Atlas eyes second takeover after Aurox
10/03/2010 7:53:16 PM
Cashed-up miner Atlas Iron Ltd is considering another acquisition in addition to its proposed $143 million takeover of junior iron ore explorer Aurox Resources Ltd.
"I would say there is a chance we would do another deal," Atlas managing director David Flanagan told AAP on Wednesday.
"But we're not on the rampage.
"We're not rushing out there to do heaps of deals.
"I know that there are other opportunities out there."
Aurox shareholders will receive one Atlas share for every three Aurox shares held, under the Aurox deal unveiled on Wednesday.
Atlas said in a statement the all-scrip deal valued Aurox at $143 million, a $90 million premium based on the target's market value on Monday, when it was placed in a trading halt.
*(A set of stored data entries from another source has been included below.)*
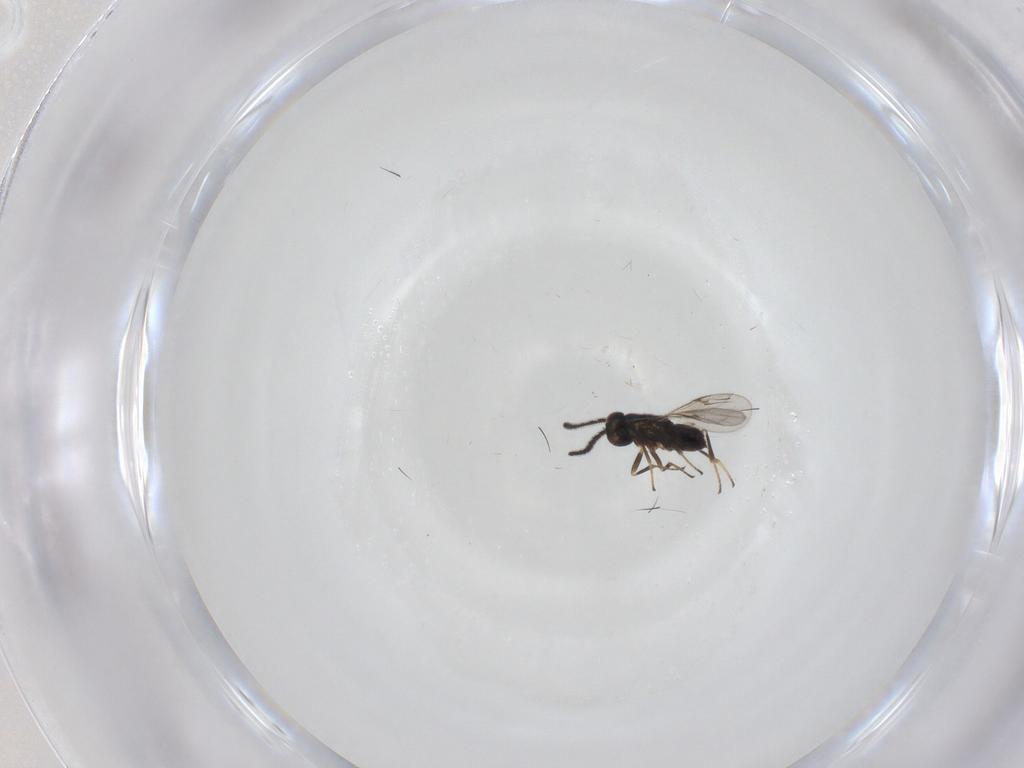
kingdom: Animalia
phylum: Arthropoda
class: Insecta
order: Hymenoptera
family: Encyrtidae
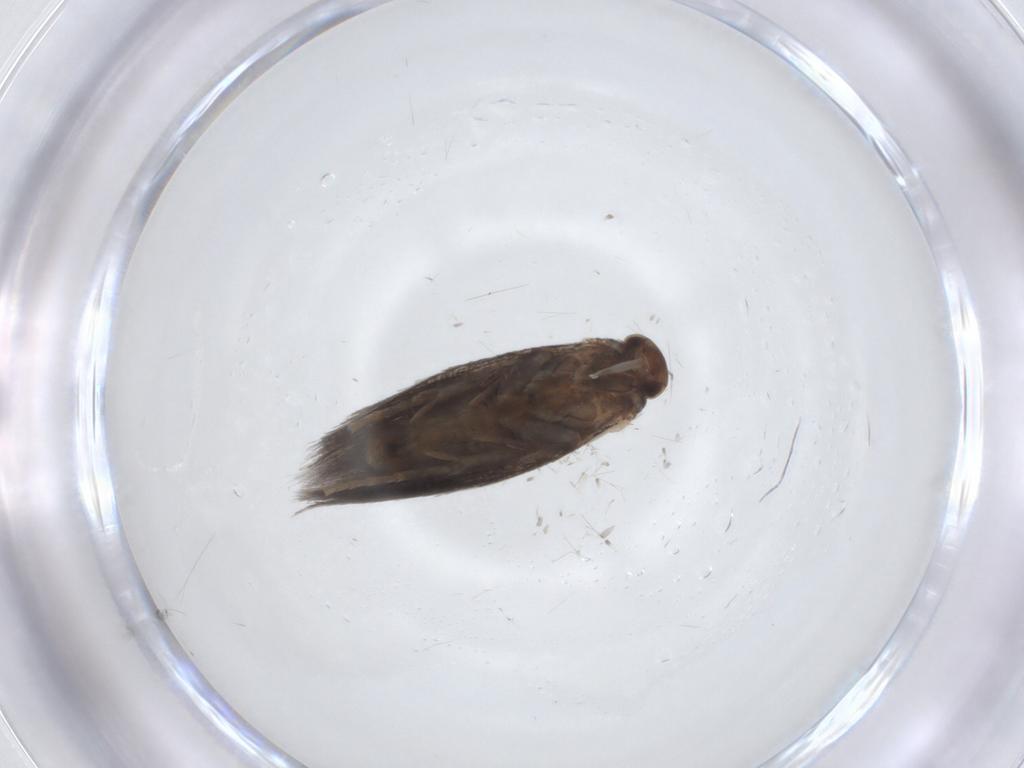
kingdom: Animalia
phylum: Arthropoda
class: Insecta
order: Lepidoptera
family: Elachistidae
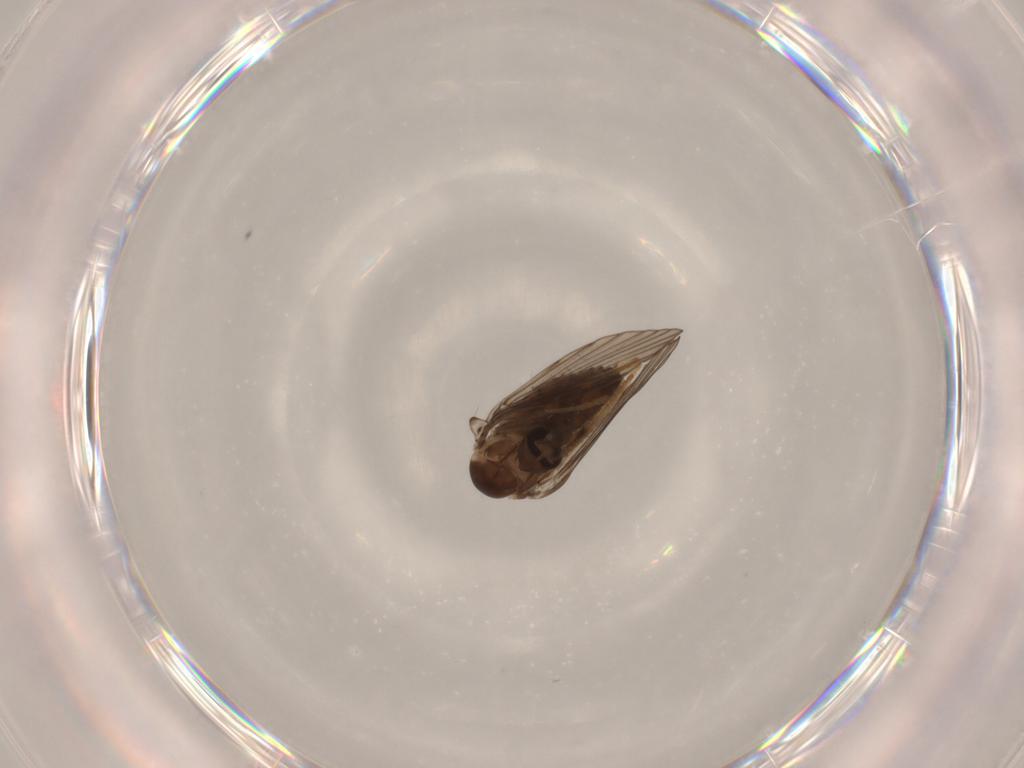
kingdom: Animalia
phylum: Arthropoda
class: Insecta
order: Diptera
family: Psychodidae
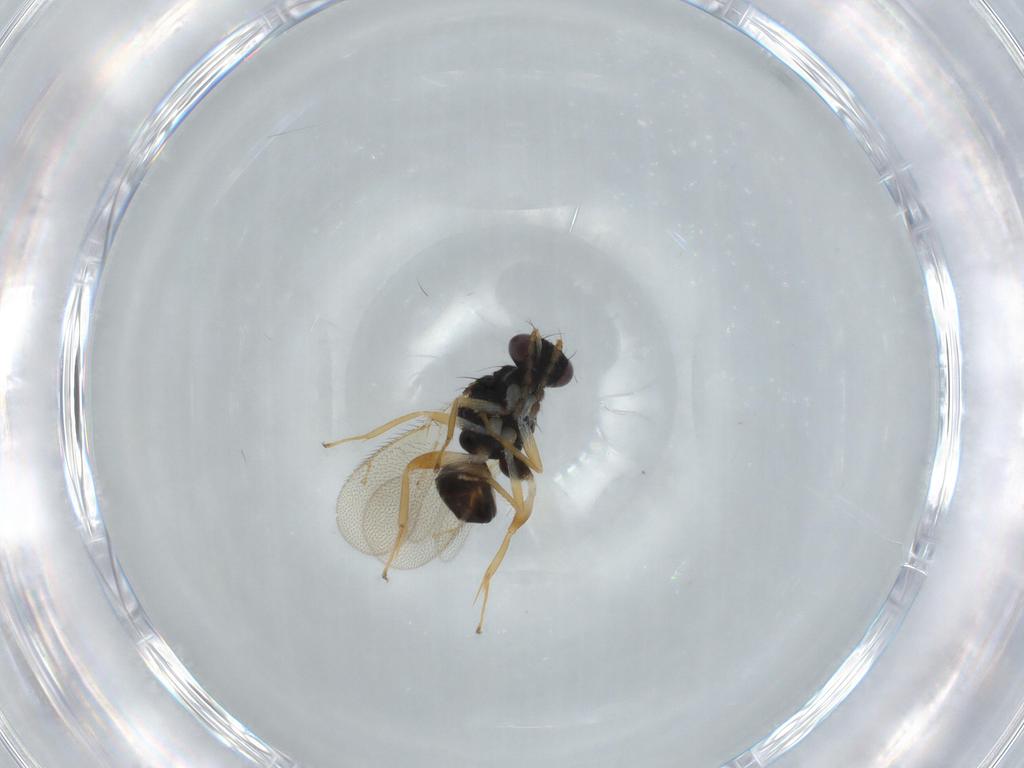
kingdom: Animalia
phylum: Arthropoda
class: Insecta
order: Hymenoptera
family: Eulophidae
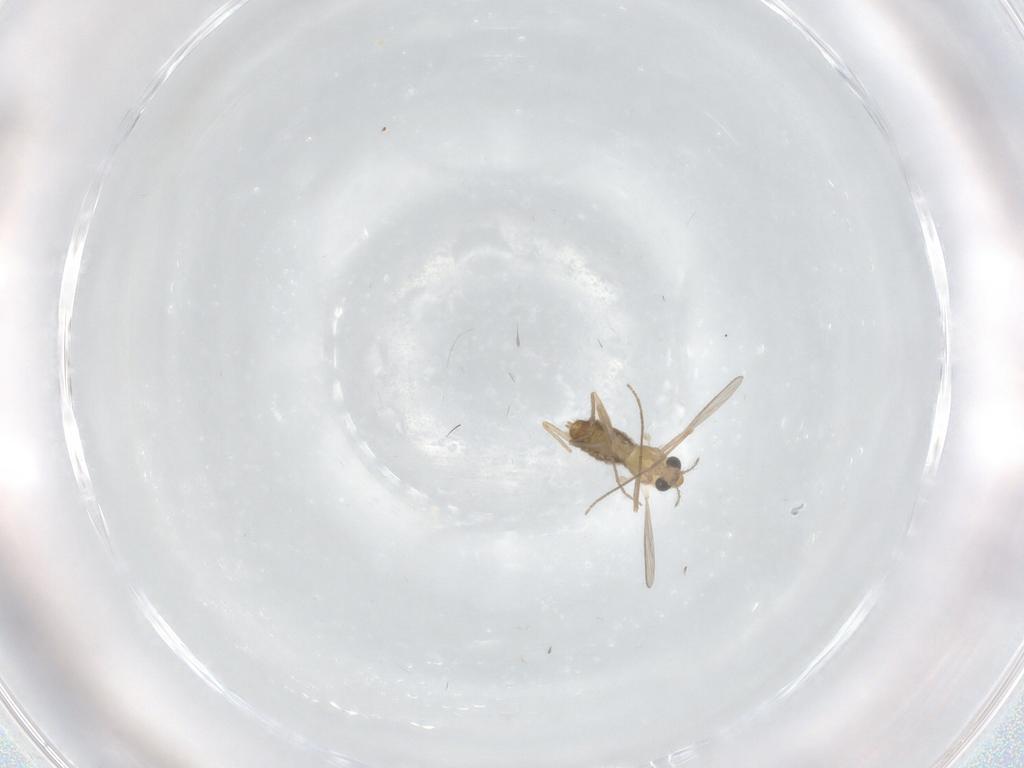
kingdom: Animalia
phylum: Arthropoda
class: Insecta
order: Diptera
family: Chironomidae
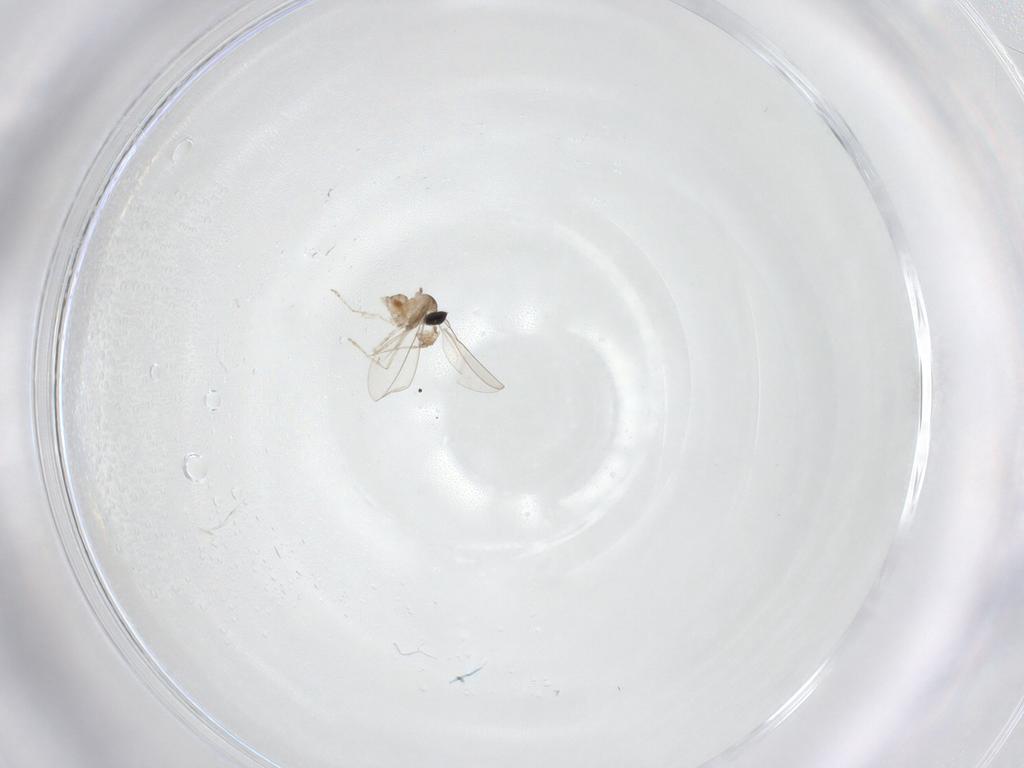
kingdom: Animalia
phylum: Arthropoda
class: Insecta
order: Diptera
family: Cecidomyiidae
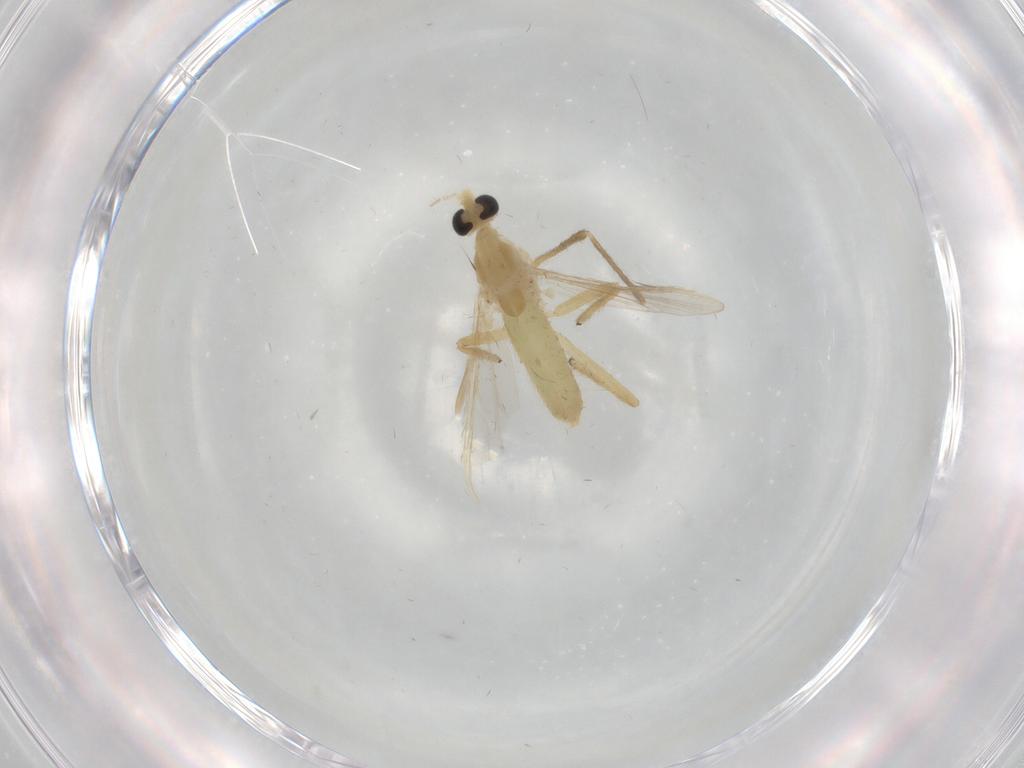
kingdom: Animalia
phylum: Arthropoda
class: Insecta
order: Diptera
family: Chironomidae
Aurox shares soared when they emerged from the trading halt on Wednesday, closing 46.5 cents, or 172.22 per cent, higher at 73.5 cents.
Atlas shares gained 10 cents, or 4.52 per cent, to $2.31, pushing its market capitalisation beyond $1 billion.
Atlas is paying a healthy premium to gain Aurox's space at the Utah Point berth project under construction at Port Hedland in Western Australia.
Mr Flanagan said $250 million of savings could be achieved from the development of Atlas' Ridley magnetite project in WA if it is bundled with Aurox's nearby Balla Balla magnetite project.
Atlas is in talks to sell 70 per cent of Ridley.
Magnetite is a form of iron ore that requires processing, unlike direct shipping ore (DSO) that can be put straight onto a ship.
Savings would be made by building only one de-watering facility for the two projects, Mr Flanagan said.
"And if you were to blend Ridley and Balla Balla magnetite, there is a benefit in the price you would achieve (from customers).
"So just in those two items there, there is a capital saving of about $250 million."
Mr Flanagan said the deal was initiated by a mutual top 20 shareholder of Aurox and Atlas.
It comes a week after Aurox agreed to give Atlas first rights to use its port facilities to export DSO, but Atlas wanted full control of Aurox to prevent others using Aurox's port allocation for magnetite exports.
"We could actually see from the interest that we were getting in the Ridley magnetite, that probably our competitor was in fact planning to develop a magnetite project and use that ore to displace our ore.
"Our way to get full value was to bid for the company."
Aurox's port allocation is six million tonnes per annum (mtpa), rising to 10mtpa from 2015, but there is scope to increase this to 12mtpa.
Atlas plans to mine at a rate of 6mpta by December.
Mr Flanagan said Atlas was not waiting to complete the Aurox acquisition to finalise its Ridley sale.
He also said Atlas would remain reliant on Fortescue Metals Group Ltd's (FMG) port facilities until Utah Point was completed some time between July and October.
Thereafter, Atlas "wouldn't be seeking to use the FMG port as any serious plank in our capacity".
"There might be times where ... we can deliver some ore into their stockyard.
"If you look at our cashflows, we're not making a heck of money going through there.
"I don't contemplate any long-term baseload in there."
The Aurox board has unanimously recommended that its shareholders vote in favour of the deal at a meeting to be held in May.